Text excerpt:
BEGIN
While there are still more posts per conservative users, this greatly limits the influence of those several high-frequency users.

While I will perform my modeling with this data, I additionally, through understanding that this particular forum has an established community of long-time, frequent users, many posts are purely social in nature and removed from politics.

Therefore, I hypothesize as to whether filtering out posts based by some sort of political-related threshold would both improve the model and align it more toward my ultimate goal of predicting partisanship in a more anonymous user environments.

In my final step, I will build additional models via a keyword-contextual filtering approach.

Building a Baseline

After cleaning my text data, I must establish a baseline for my data pre-processing as well as model parameterization and scoring techniques. Establishing this baseline will validate the majority of my key modeling decisions so I can then quickly compare other models later on.

Train Test Split

I choose to work with my initial ~113k post dataset in my baseline, and because of the large size of the dataset, decided to isolate 1/3 as my test set using train_test_split() from sklearn.model_selection.

Since my output classes are considerably unequal, I make sure I code my less frequent class (liberal) as the positive outcome (1), as the metrics in sklearn (discussed ahead) are geared toward evaluating the positive class.

I also include the optional 'stratify' parameter my sample based on the output class, ensuring a sufficient number of both classes in the training and test sets and thus reducing my model's ultimate bias.

To avoid snooping bias and bias in my final model, and as a best practice, I will from now on isolate my test data until my final evaluation! I will evaluate my training model and its hyper-parameters using cross-validation of the training data.

Quantifying Text Data via Natural Language Processing (NLP)

For me personally, finding insight through quantifying ultimately qualitative human speech, is one of the most exciting and fascinating components of data science - gaining experience modeling using NLP was one of my main motivations in choosing this project.

In preparing my text data for modeling, I apply two main NLP techniques supplied by sklearn.feature_selection.text: CountVectorizer, and on top of it, TfidfTransformer.

CountVectorizer creates a sparse matrix, splitting the text of each post into individual words (separating words via a space), and then counting, for each post, the frequency by which each word appears.

The 'Tdfidf' of TdifidfTransformer stands for 'Term Frequencies - Inverse Document Frequencies" and consists of two methods that build upon the work of CountVectorizer.

The first component, Term Frequencies, divides, the frequency of each word in each post by the number of total words within that post. This converts the values of the matrix to percentages and removes CountVectorizer's bias toward longer documents which naturally have higher word frequency counts.

The second component, "Inverse Document Frequencies" multiplies the Term Frequencies score by a second metric, the inverse of the frequency by which each word appears amongst ALL posts. Words that appear frequently across all posts will have a high frequency, and thus low inverse frequency, resulting in a lower overall score when multiplied by the Term Frequencies score. More uncommon words are thus given more weight.

Baseline Supervised Classification Models

As a supervised classification problem, there are a variety of available models to structure my data. While I ultimately want to test against a variety of models, for the sake of efficiency, I will determine my modeling assumptions upon a select baseline, and later compare competing models against that baseline utilizing those same assumptions.

For my baseline, I chose two common models, Multinomial Naive Bayes Classifier and Logistic Regression.
END
Dataset records:
BEGIN
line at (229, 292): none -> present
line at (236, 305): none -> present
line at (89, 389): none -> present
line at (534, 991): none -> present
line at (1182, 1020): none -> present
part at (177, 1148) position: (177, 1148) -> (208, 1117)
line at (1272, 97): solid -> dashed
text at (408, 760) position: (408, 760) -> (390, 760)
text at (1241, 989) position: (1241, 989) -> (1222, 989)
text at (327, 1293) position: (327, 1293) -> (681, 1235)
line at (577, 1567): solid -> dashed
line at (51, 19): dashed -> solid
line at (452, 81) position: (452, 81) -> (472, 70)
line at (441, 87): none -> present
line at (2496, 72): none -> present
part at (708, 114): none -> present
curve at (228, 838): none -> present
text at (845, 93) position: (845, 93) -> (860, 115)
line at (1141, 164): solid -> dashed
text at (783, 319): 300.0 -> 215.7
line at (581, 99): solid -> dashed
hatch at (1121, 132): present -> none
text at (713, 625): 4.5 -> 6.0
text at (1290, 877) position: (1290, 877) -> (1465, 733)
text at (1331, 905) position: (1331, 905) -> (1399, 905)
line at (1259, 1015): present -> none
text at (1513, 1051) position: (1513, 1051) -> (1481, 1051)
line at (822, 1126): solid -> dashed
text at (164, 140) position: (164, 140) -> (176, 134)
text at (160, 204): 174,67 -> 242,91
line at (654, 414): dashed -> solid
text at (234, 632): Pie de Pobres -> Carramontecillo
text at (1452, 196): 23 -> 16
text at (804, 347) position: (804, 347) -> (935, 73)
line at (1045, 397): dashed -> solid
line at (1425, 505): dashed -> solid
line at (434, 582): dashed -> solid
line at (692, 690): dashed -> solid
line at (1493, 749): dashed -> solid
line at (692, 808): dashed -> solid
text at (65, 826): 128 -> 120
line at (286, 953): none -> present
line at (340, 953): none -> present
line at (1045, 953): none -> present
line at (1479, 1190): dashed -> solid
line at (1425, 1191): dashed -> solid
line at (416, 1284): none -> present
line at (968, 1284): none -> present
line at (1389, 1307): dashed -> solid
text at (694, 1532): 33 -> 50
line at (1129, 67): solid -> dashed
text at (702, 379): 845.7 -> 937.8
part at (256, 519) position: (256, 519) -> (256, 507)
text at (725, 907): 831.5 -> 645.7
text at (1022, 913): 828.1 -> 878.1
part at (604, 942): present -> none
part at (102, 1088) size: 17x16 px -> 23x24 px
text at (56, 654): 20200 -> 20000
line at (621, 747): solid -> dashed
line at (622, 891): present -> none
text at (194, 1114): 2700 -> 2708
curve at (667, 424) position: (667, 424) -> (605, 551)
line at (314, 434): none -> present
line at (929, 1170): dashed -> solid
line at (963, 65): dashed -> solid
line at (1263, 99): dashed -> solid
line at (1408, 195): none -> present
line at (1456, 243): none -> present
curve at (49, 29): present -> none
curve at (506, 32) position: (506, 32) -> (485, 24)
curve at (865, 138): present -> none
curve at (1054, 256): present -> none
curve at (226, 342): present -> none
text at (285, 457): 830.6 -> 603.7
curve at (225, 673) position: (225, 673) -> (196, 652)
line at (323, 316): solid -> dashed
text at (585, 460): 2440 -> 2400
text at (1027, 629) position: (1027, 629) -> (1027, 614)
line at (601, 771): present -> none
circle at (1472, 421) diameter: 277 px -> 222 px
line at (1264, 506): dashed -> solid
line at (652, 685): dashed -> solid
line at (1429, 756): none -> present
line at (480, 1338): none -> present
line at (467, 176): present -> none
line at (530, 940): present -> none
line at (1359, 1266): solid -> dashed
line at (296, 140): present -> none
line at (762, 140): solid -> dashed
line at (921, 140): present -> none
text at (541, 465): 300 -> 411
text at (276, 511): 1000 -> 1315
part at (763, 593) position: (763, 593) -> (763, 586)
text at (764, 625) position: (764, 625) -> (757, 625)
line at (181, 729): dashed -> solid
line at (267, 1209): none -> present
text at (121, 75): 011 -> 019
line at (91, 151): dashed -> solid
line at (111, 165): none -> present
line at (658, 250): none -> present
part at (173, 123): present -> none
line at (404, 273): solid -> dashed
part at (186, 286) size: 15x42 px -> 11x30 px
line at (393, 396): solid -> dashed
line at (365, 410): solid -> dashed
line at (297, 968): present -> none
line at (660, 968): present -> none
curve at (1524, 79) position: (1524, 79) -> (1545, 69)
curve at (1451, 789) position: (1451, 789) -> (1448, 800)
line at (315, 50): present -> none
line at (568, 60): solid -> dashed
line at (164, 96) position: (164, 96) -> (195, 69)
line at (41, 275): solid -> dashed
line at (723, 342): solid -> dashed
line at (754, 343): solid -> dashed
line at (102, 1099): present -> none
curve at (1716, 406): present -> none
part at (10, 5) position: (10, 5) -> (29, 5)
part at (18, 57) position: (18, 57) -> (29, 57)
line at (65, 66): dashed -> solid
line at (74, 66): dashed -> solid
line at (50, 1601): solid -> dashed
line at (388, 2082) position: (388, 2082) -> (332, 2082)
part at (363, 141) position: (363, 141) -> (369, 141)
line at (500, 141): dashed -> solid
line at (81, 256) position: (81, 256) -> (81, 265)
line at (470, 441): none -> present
END
In the text on predicting partisanship from forum posts, which output class is coded as the positive outcome?

The less frequent class, liberal, is coded as the positive outcome (1).